Colloquium: Computer Vision for Everyone: Fine-grained Object Recognition


Thursday, February 20, 2014 - 11:00am


Ryan Farrell


Parris Egbert

As we contemplate "Computing that Serves", computer vision holds great promise as a technology which can have widespread impact.    With a camera on nearly every personal device (cellphone/tablet/laptop) and soon on many cars and street corners, the ability to capture images is becoming ubiquitous.  As an example, Facebook users collectively upload more than 350 million new photos every day.  While there are clearly photos of interest present in such collections, perhaps there are even more compelling, and ultimately valuable, things that we can do with this increasing abundance of cameras and sensors?

 In this talk, I will discuss how fine-grained recognition is fundamental to many important and compelling applications.  Fine-grained object recognition is an emerging area of computer vision research which seeks to recognize objects with great precision (e.g. that's a "Subaru Outback" instead of a "car", or that's an "Ivory-billed Woodpecker" instead of a "bird").  This is a task which generally requires a very high level of expertise.  I will describe some of the techniques that my collaborators and I have previously developed for this challenging task and additionally discuss several exciting problems that we are working on now and will be working on in the future.


Ryan Farrell joined the Computer Science Department at Brigham Young University in August 2013 as an Assistant Professor.

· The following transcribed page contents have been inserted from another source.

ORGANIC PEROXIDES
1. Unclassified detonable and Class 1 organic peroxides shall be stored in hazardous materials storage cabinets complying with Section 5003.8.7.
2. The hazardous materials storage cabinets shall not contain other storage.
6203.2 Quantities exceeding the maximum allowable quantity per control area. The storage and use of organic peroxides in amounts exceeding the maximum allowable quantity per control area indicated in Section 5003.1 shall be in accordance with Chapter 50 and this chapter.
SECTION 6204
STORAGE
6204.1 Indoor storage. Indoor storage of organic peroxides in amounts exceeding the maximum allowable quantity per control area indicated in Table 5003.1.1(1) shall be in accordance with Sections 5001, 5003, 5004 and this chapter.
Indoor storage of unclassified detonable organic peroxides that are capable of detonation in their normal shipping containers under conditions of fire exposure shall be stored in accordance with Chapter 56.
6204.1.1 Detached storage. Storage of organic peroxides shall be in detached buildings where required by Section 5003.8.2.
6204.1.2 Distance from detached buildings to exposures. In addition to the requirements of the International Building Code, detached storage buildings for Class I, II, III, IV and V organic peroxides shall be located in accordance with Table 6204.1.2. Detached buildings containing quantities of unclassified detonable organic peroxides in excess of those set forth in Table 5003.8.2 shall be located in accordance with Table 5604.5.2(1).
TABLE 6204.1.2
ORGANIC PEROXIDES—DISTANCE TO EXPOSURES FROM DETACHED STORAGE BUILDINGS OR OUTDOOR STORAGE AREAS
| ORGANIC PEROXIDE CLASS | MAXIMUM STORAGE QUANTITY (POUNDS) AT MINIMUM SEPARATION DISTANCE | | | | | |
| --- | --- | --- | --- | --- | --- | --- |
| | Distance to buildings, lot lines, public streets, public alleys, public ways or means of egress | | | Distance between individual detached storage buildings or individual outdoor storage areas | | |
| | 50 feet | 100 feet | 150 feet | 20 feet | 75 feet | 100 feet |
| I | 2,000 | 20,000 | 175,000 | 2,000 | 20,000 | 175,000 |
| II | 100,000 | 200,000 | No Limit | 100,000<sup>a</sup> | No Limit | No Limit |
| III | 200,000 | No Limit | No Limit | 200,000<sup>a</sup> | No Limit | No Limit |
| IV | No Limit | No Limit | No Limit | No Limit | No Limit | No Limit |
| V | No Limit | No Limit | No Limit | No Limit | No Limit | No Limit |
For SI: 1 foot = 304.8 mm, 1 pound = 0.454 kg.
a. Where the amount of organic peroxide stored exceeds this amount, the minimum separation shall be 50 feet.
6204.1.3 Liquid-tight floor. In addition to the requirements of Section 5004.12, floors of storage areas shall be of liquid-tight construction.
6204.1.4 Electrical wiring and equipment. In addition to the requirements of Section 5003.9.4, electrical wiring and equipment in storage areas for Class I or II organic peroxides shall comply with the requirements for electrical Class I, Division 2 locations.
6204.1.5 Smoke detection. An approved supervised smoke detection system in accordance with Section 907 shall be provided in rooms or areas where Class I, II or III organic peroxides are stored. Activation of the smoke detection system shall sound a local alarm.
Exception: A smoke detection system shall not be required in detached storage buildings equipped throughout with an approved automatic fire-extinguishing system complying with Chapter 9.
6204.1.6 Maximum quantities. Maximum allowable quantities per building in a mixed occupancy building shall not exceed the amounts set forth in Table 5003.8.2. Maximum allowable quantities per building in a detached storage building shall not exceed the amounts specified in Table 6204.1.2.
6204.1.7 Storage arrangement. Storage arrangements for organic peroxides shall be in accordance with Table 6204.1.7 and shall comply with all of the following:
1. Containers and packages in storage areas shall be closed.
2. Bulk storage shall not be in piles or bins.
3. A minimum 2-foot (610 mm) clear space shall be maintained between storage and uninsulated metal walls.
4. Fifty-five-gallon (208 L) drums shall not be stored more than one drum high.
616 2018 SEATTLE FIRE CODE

Prior to joining BYU, he worked as a research scientist at the International Computer Science Institute (ICSI), a non-profit research institute affiliated with UC Berkeley. Dr. Farrell leads the ViREO Lab (Visual Recognition and Expertise with Objects), working on research problems in computer vision and related fields such as machine learning, artificial intelligence and robotics. He is currently looking for motivated students to work in his lab.